— Begin Text excerpt —

Bill Thompson thinks you can treat the web as an object of scientific study.
I've spent two days this week at the Royal Society in London sitting in the front row of their Web Science conference as one of the nominated 'Twitter chairs'.
It may not sound much, but along with Jamillah Knowles from Radio 5 Live's Outriders and Les Carr from the University of Southampton, I had the interesting task of attempting to manage the conversation about the conference taking place on the Twitter social network.
All the while, speakers as distinguished as Sir Tim Berners-Lee, Dame Wendy Hall and professors Nigel Shadbolt, Jonathan Zittrain and Manuel Castells speak on stage.
In theory my task involved tweeting the occasional pithy 140 character summary of what the speaker has just said - tagged with #RSWebSci - so people could find it amidst the stream of online conversation.
The idea was to complement the live web-streaming and deal with questions about the quality of said web streaming, offering useful links to speaker profiles and background reading.

— End Text excerpt —

● Problem A
According to the web science piece, where was the Web Science conference held?
● Problem B
Write out the stretch of the web science piece from "In theory my" through "of online conversation.".
None of the lines are needed.

— Begin Provided data —

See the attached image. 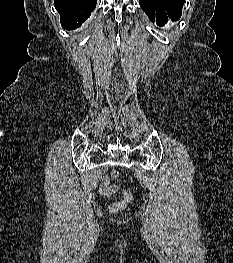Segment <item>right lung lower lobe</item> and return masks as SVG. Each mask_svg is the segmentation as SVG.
<instances>
[{
    "mask_svg": "<svg viewBox=\"0 0 233 263\" xmlns=\"http://www.w3.org/2000/svg\"><path fill=\"white\" fill-rule=\"evenodd\" d=\"M54 3L66 30L81 26L96 6V0H54Z\"/></svg>",
    "mask_w": 233,
    "mask_h": 263,
    "instance_id": "98d812e1",
    "label": "right lung lower lobe"
}]
</instances>
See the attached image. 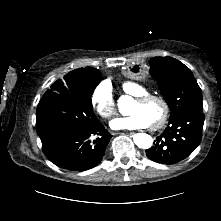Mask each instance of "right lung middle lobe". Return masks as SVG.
<instances>
[{
	"label": "right lung middle lobe",
	"instance_id": "1",
	"mask_svg": "<svg viewBox=\"0 0 221 221\" xmlns=\"http://www.w3.org/2000/svg\"><path fill=\"white\" fill-rule=\"evenodd\" d=\"M100 73L65 83L57 80L47 90L36 110V130L42 145L71 132L94 126L99 120L92 110L91 95Z\"/></svg>",
	"mask_w": 221,
	"mask_h": 221
}]
</instances>
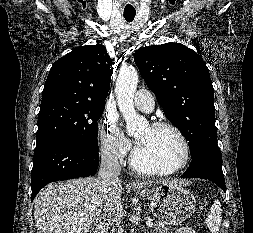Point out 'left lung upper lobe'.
<instances>
[{"instance_id":"5c2ea615","label":"left lung upper lobe","mask_w":253,"mask_h":233,"mask_svg":"<svg viewBox=\"0 0 253 233\" xmlns=\"http://www.w3.org/2000/svg\"><path fill=\"white\" fill-rule=\"evenodd\" d=\"M134 60L166 117L188 140L191 157L202 149L219 150L214 89L202 57L180 43L139 49Z\"/></svg>"}]
</instances>
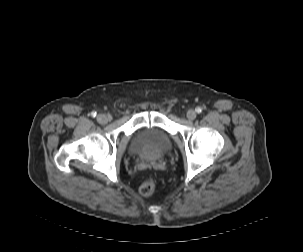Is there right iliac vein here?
I'll return each mask as SVG.
<instances>
[{"instance_id":"obj_1","label":"right iliac vein","mask_w":303,"mask_h":252,"mask_svg":"<svg viewBox=\"0 0 303 252\" xmlns=\"http://www.w3.org/2000/svg\"><path fill=\"white\" fill-rule=\"evenodd\" d=\"M97 121L100 123V124H106L108 122V117L106 114H99L97 116Z\"/></svg>"}]
</instances>
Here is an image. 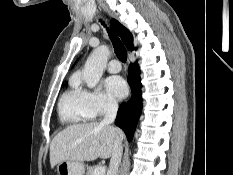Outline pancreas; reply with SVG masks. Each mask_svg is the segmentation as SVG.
I'll return each instance as SVG.
<instances>
[{
    "label": "pancreas",
    "mask_w": 233,
    "mask_h": 175,
    "mask_svg": "<svg viewBox=\"0 0 233 175\" xmlns=\"http://www.w3.org/2000/svg\"><path fill=\"white\" fill-rule=\"evenodd\" d=\"M97 168V166H89L88 168H87V173H86V175H93V173H94V170Z\"/></svg>",
    "instance_id": "1"
}]
</instances>
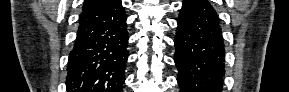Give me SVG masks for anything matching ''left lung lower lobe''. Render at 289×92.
<instances>
[{"mask_svg":"<svg viewBox=\"0 0 289 92\" xmlns=\"http://www.w3.org/2000/svg\"><path fill=\"white\" fill-rule=\"evenodd\" d=\"M177 23L180 92H221L225 50L215 9L207 0H184Z\"/></svg>","mask_w":289,"mask_h":92,"instance_id":"0a47b994","label":"left lung lower lobe"}]
</instances>
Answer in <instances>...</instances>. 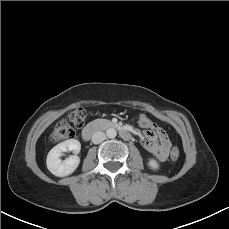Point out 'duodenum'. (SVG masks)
I'll list each match as a JSON object with an SVG mask.
<instances>
[{
  "instance_id": "duodenum-1",
  "label": "duodenum",
  "mask_w": 229,
  "mask_h": 229,
  "mask_svg": "<svg viewBox=\"0 0 229 229\" xmlns=\"http://www.w3.org/2000/svg\"><path fill=\"white\" fill-rule=\"evenodd\" d=\"M99 124H89L82 130V137L85 140H89L95 133H97L100 130ZM108 128L117 129L120 132V135L125 140L131 139V134L128 132V130L122 126H120L117 123L111 122L107 124Z\"/></svg>"
}]
</instances>
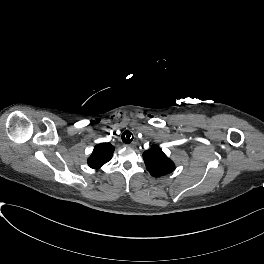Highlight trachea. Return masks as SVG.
<instances>
[{"instance_id": "trachea-1", "label": "trachea", "mask_w": 264, "mask_h": 264, "mask_svg": "<svg viewBox=\"0 0 264 264\" xmlns=\"http://www.w3.org/2000/svg\"><path fill=\"white\" fill-rule=\"evenodd\" d=\"M122 141L126 144L131 143V141L133 140V134L130 131H125L122 134Z\"/></svg>"}]
</instances>
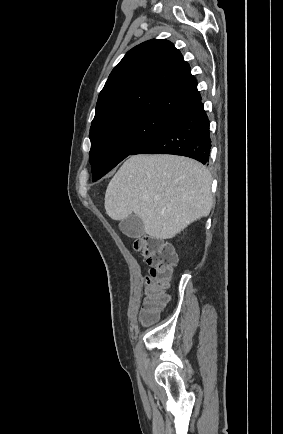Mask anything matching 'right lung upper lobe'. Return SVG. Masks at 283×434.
<instances>
[{
    "mask_svg": "<svg viewBox=\"0 0 283 434\" xmlns=\"http://www.w3.org/2000/svg\"><path fill=\"white\" fill-rule=\"evenodd\" d=\"M202 100L189 64L168 40L152 39L126 53L99 94L91 127L147 112L173 119Z\"/></svg>",
    "mask_w": 283,
    "mask_h": 434,
    "instance_id": "cb5924a9",
    "label": "right lung upper lobe"
}]
</instances>
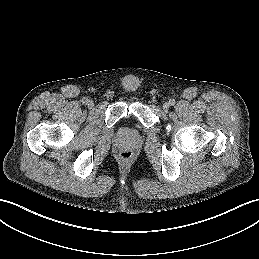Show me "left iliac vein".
<instances>
[{
    "label": "left iliac vein",
    "instance_id": "left-iliac-vein-1",
    "mask_svg": "<svg viewBox=\"0 0 259 259\" xmlns=\"http://www.w3.org/2000/svg\"><path fill=\"white\" fill-rule=\"evenodd\" d=\"M169 107H170V104H169L168 102H165V103L163 104V110H164L165 112H167V111L169 110Z\"/></svg>",
    "mask_w": 259,
    "mask_h": 259
}]
</instances>
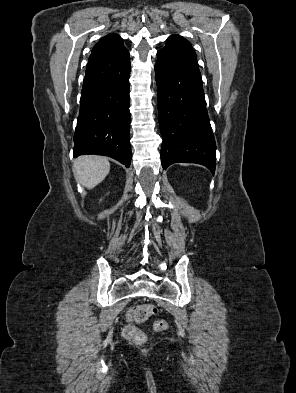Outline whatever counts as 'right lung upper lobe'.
Instances as JSON below:
<instances>
[{
	"label": "right lung upper lobe",
	"mask_w": 296,
	"mask_h": 393,
	"mask_svg": "<svg viewBox=\"0 0 296 393\" xmlns=\"http://www.w3.org/2000/svg\"><path fill=\"white\" fill-rule=\"evenodd\" d=\"M123 48L125 47L120 36L115 33H111L100 39V41L92 49L91 54Z\"/></svg>",
	"instance_id": "cb5924a9"
}]
</instances>
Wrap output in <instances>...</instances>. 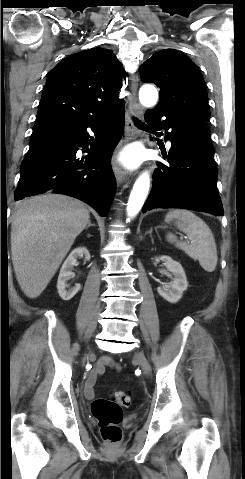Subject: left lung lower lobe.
Here are the masks:
<instances>
[{"mask_svg":"<svg viewBox=\"0 0 245 479\" xmlns=\"http://www.w3.org/2000/svg\"><path fill=\"white\" fill-rule=\"evenodd\" d=\"M163 116L166 120L162 123ZM145 120L152 130L171 129L165 133V140L171 141V149L168 155L161 149L168 164L158 163L142 212L153 208H181L222 216L218 170L207 124L196 119H174L159 109L147 110Z\"/></svg>","mask_w":245,"mask_h":479,"instance_id":"0a47b994","label":"left lung lower lobe"}]
</instances>
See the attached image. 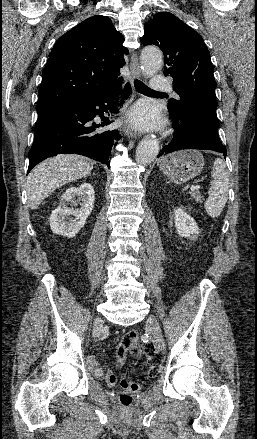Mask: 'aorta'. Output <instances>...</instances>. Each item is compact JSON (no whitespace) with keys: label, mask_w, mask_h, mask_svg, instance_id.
I'll return each instance as SVG.
<instances>
[{"label":"aorta","mask_w":257,"mask_h":439,"mask_svg":"<svg viewBox=\"0 0 257 439\" xmlns=\"http://www.w3.org/2000/svg\"><path fill=\"white\" fill-rule=\"evenodd\" d=\"M162 53L156 47H145L141 52V70L144 75L155 74L162 66ZM159 152V143L152 136L145 137L136 150V161L143 165L154 161Z\"/></svg>","instance_id":"aorta-1"}]
</instances>
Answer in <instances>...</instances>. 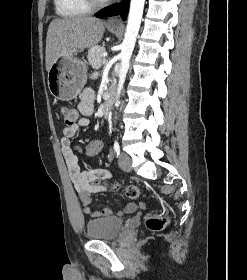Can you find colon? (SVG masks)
Returning a JSON list of instances; mask_svg holds the SVG:
<instances>
[{
	"label": "colon",
	"mask_w": 247,
	"mask_h": 280,
	"mask_svg": "<svg viewBox=\"0 0 247 280\" xmlns=\"http://www.w3.org/2000/svg\"><path fill=\"white\" fill-rule=\"evenodd\" d=\"M60 116L67 126L73 125L78 120L77 111L71 107L64 105L60 108ZM104 139L102 136H95L93 141L87 143L84 147V153L87 156H95L100 153L103 147ZM95 186H108L110 189L118 190L123 188L127 197L136 199L141 195V190L138 186L130 184L122 187L117 183H110L108 181H95ZM167 222L165 214L150 213L146 218V227L152 231H159L164 228Z\"/></svg>",
	"instance_id": "5ec220e1"
}]
</instances>
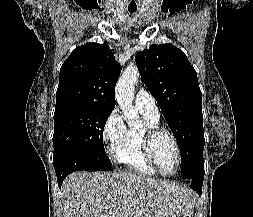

— End Provided data —

● Full solution A
At the Royal Society in London.

● Full solution B
In theory my task involved tweeting the occasional pithy 140 character summary of what the speaker has just said - tagged with #RSWebSci - so people could find it amidst the stream of online conversation.